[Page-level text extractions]
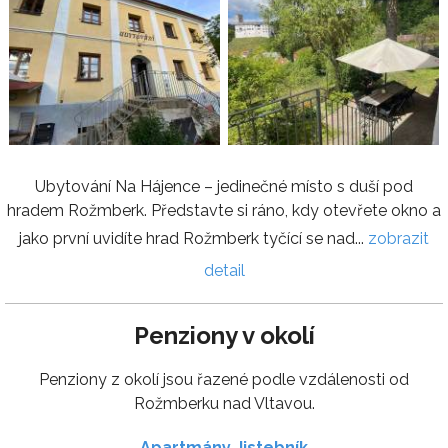
Ubytování Na Hájence – jedinečné místo s duší pod
hradem Rožmberk. Představte si ráno, kdy otevřete okno a
jako první uvidíte hrad Rožmberk tyčící se nad...
zobrazit
detail
Penziony v okolí
Penziony z okolí jsou řazené podle vzdálenosti od
Rožmberku nad Vltavou.
Apartmány Jistebník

◆ **AIM OF THE TASK**
Return each entry above unchanged. Leave the pictures out.

◆ **TASK RESULT**
Ubytování Na Hájence – jedinečné místo s duší pod
hradem Rožmberk. Představte si ráno, kdy otevřete okno a
jako první uvidíte hrad Rožmberk tyčící se nad...
zobrazit
detail
Penziony v okolí
Penziony z okolí jsou řazené podle vzdálenosti od
Rožmberku nad Vltavou.
Apartmány Jistebník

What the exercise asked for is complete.